Task material:
══════════
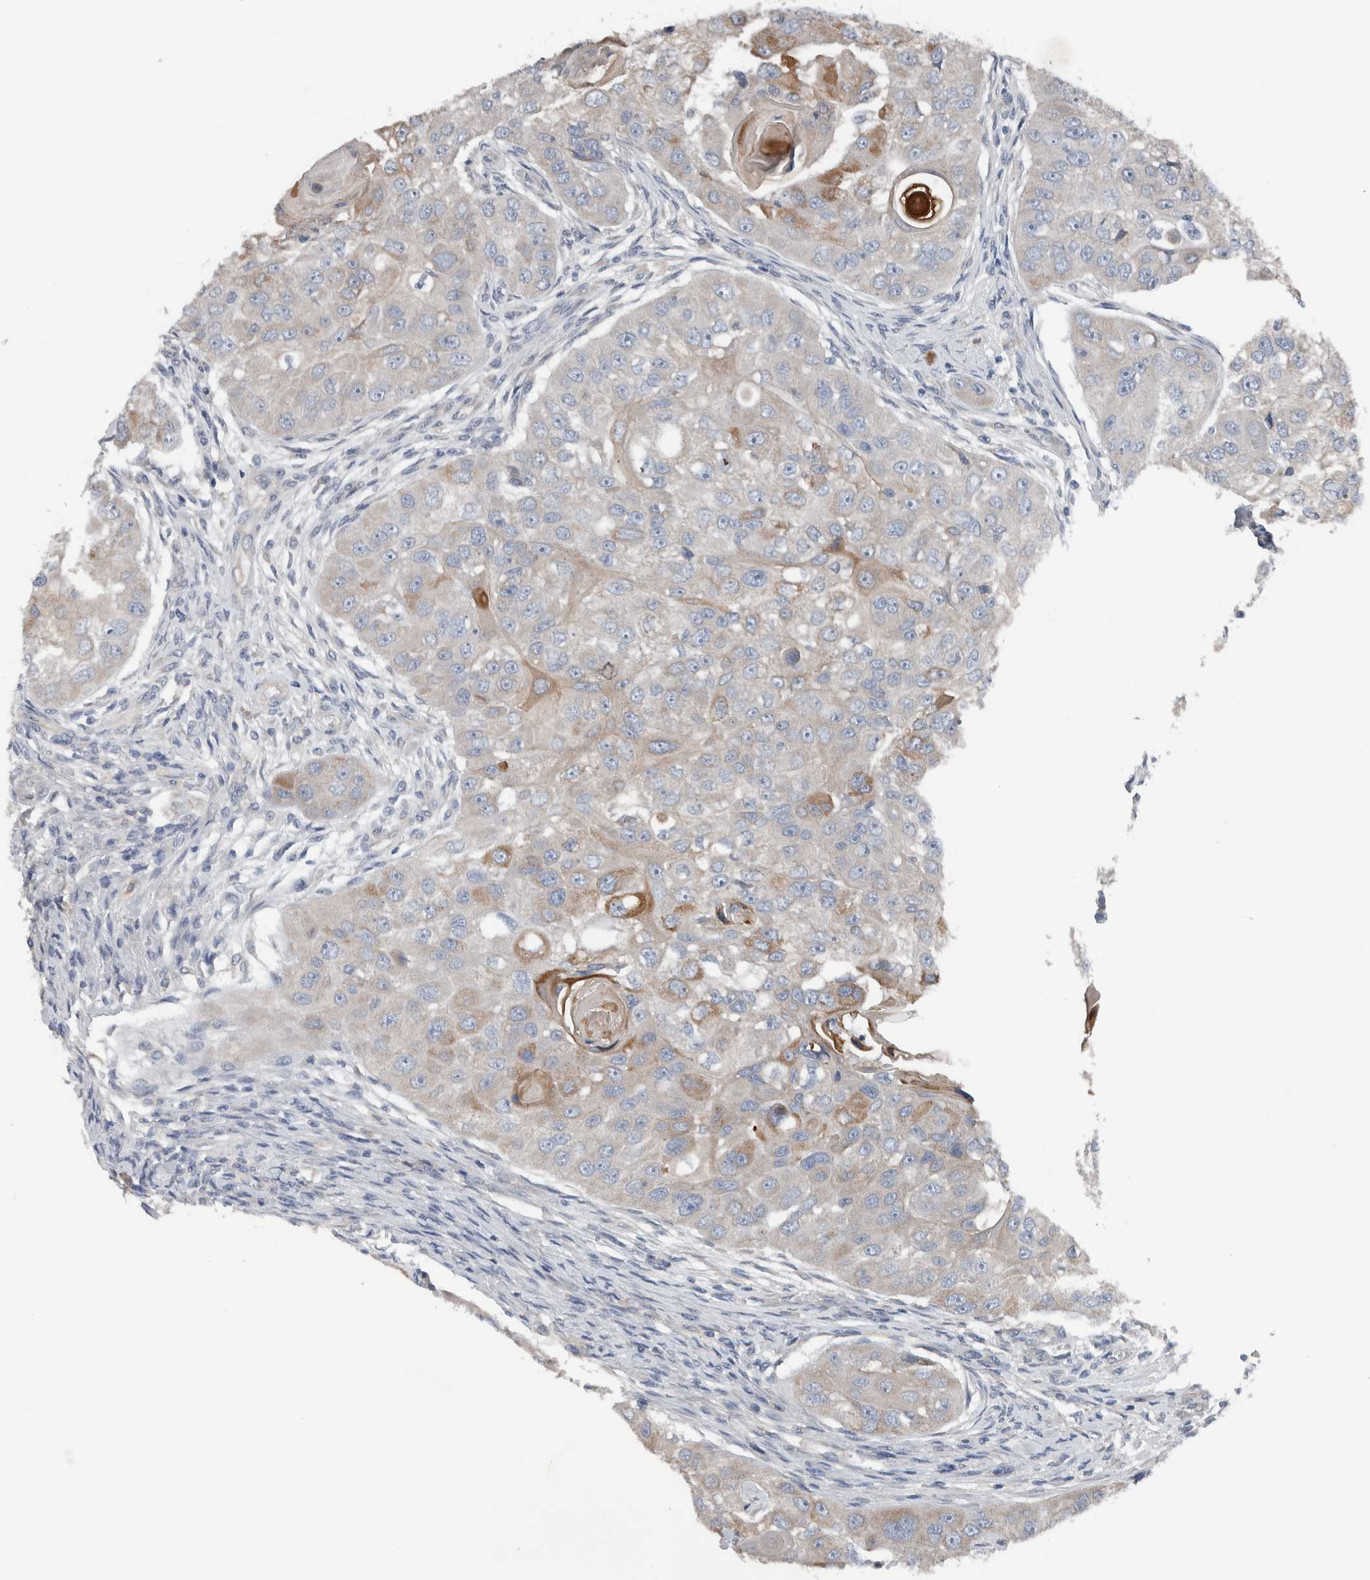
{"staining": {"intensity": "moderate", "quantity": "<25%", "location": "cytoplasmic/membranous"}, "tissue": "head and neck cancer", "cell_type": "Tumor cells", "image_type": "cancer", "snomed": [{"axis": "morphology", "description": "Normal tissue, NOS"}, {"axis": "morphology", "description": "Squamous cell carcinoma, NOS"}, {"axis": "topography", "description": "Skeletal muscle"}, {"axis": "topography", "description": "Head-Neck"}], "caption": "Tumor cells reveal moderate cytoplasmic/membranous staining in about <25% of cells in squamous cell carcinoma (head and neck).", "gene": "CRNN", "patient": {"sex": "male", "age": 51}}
══════════
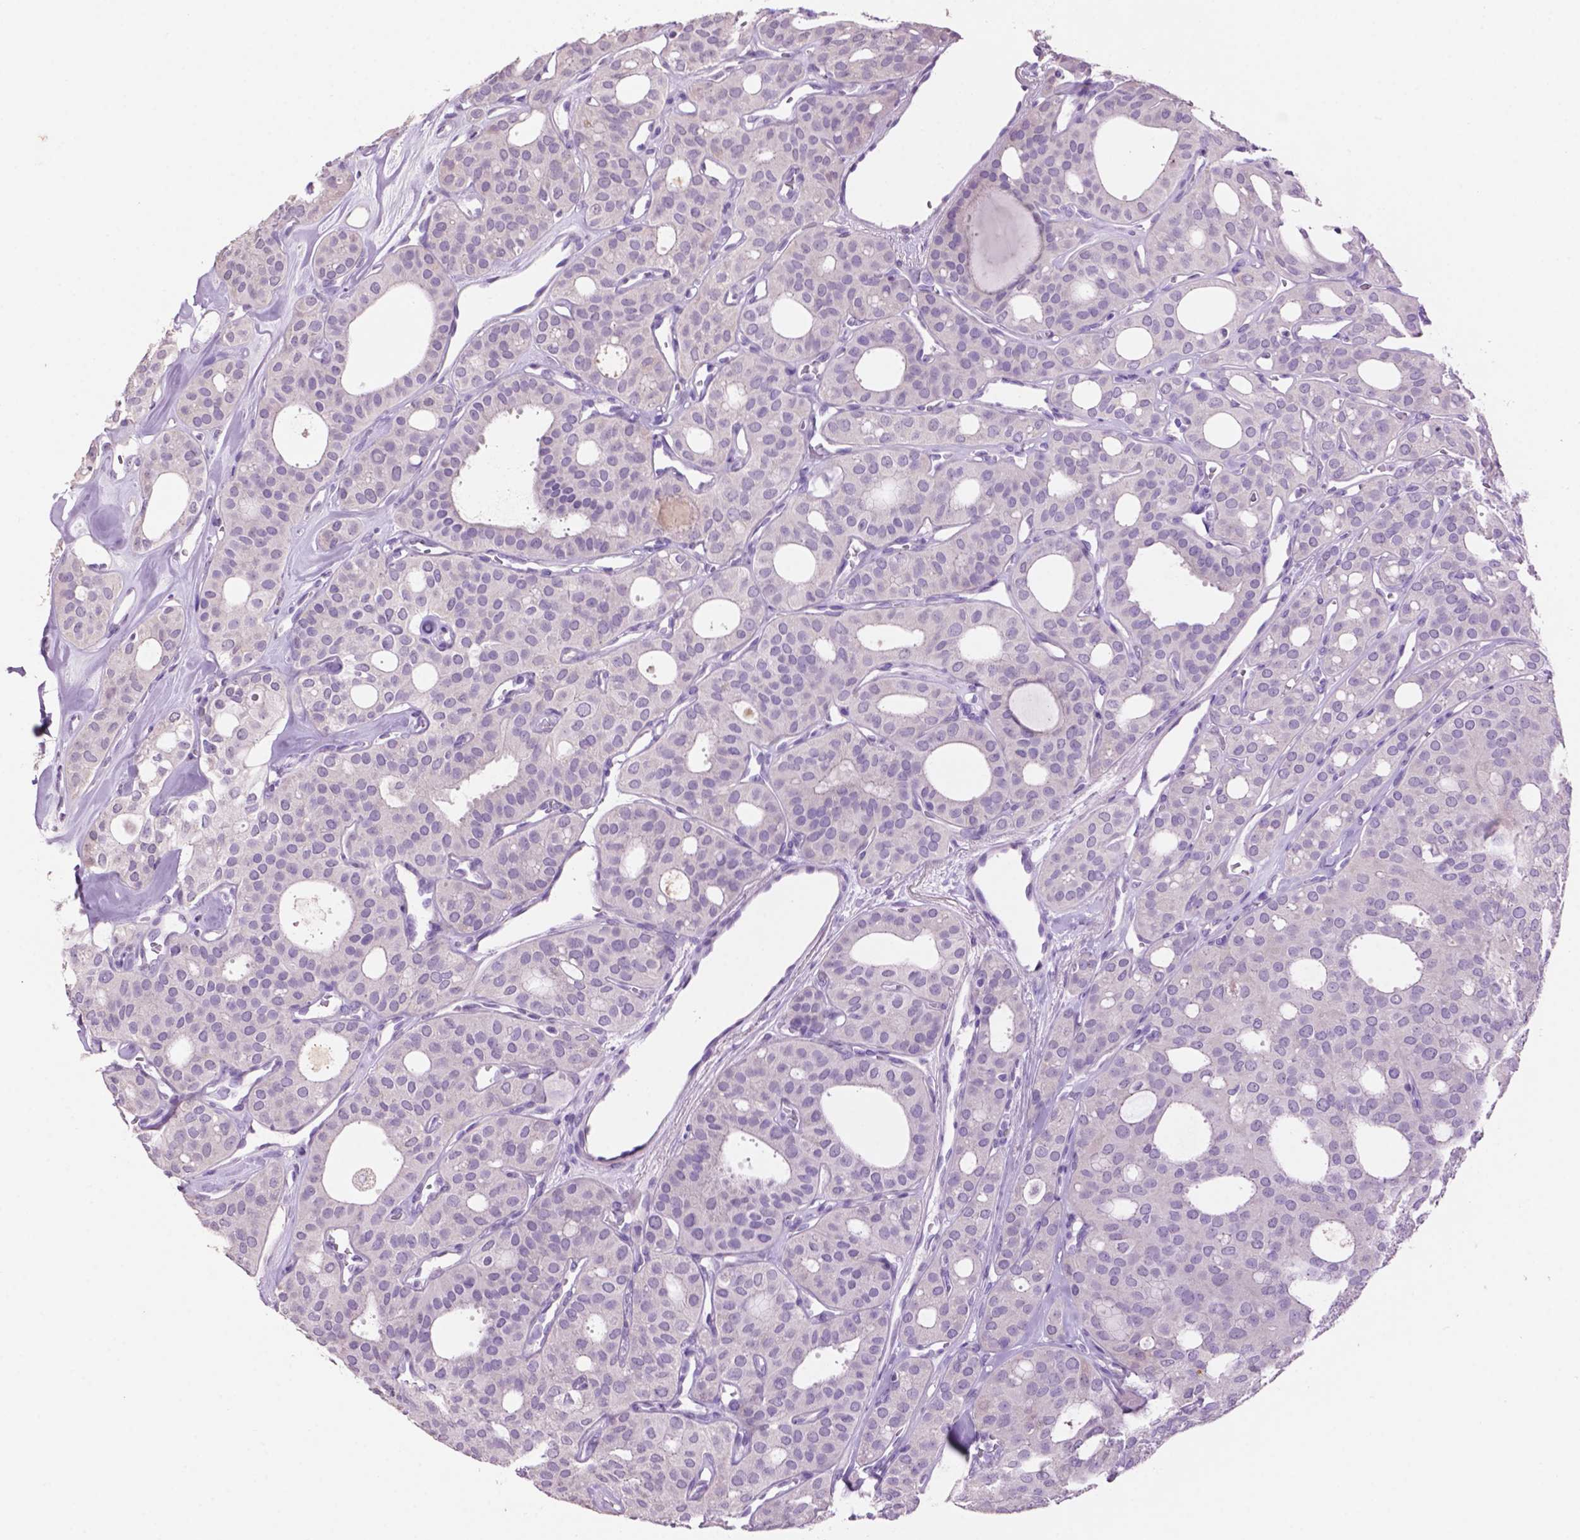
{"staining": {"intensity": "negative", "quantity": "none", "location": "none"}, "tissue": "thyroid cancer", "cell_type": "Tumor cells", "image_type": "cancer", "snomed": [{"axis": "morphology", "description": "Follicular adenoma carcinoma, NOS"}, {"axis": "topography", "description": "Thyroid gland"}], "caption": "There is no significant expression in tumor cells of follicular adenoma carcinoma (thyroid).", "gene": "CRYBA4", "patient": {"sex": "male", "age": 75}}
══════════
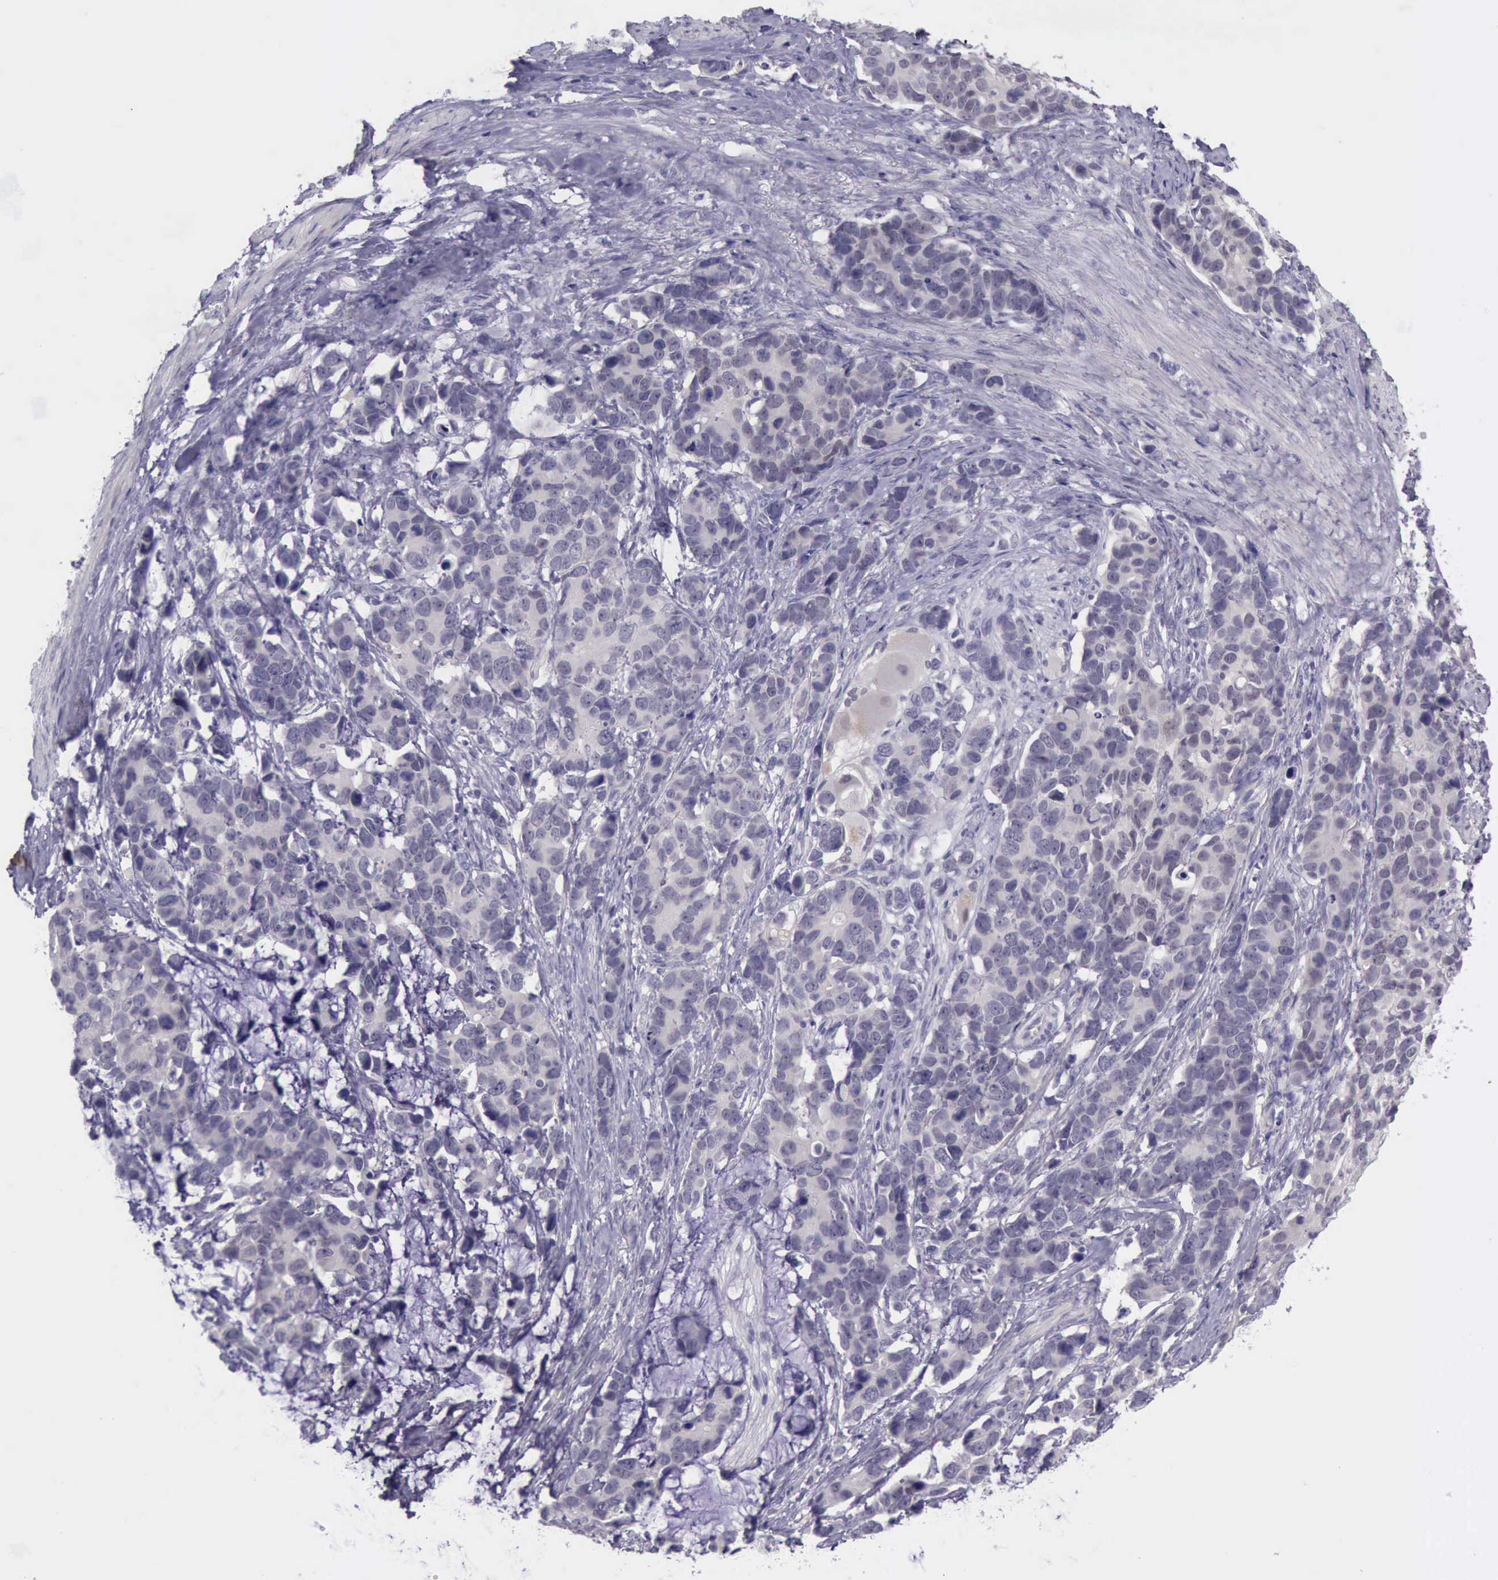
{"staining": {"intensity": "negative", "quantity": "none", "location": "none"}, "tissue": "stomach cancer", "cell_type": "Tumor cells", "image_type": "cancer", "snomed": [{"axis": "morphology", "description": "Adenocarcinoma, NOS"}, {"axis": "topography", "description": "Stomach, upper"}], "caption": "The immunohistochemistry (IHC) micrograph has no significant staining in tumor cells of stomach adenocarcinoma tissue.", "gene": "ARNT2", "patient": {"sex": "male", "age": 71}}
══════════
What is being asked: Copy out each line of the data that has the word "none" in it.

Reply:
{"staining": {"intensity": "negative", "quantity": "none", "location": "none"}, "tissue": "thyroid cancer", "cell_type": "Tumor cells", "image_type": "cancer", "snomed": [{"axis": "morphology", "description": "Follicular adenoma carcinoma, NOS"}, {"axis": "topography", "description": "Thyroid gland"}], "caption": "There is no significant expression in tumor cells of follicular adenoma carcinoma (thyroid).", "gene": "CRYBA4", "patient": {"sex": "male", "age": 75}}
{"staining": {"intensity": "negative", "quantity": "none", "location": "none"}, "tissue": "stomach cancer", "cell_type": "Tumor cells", "image_type": "cancer", "snomed": [{"axis": "morphology", "description": "Adenocarcinoma, NOS"}, {"axis": "topography", "description": "Stomach, upper"}], "caption": "The immunohistochemistry (IHC) micrograph has no significant staining in tumor cells of stomach adenocarcinoma tissue.", "gene": "ARNT2", "patient": {"sex": "male", "age": 71}}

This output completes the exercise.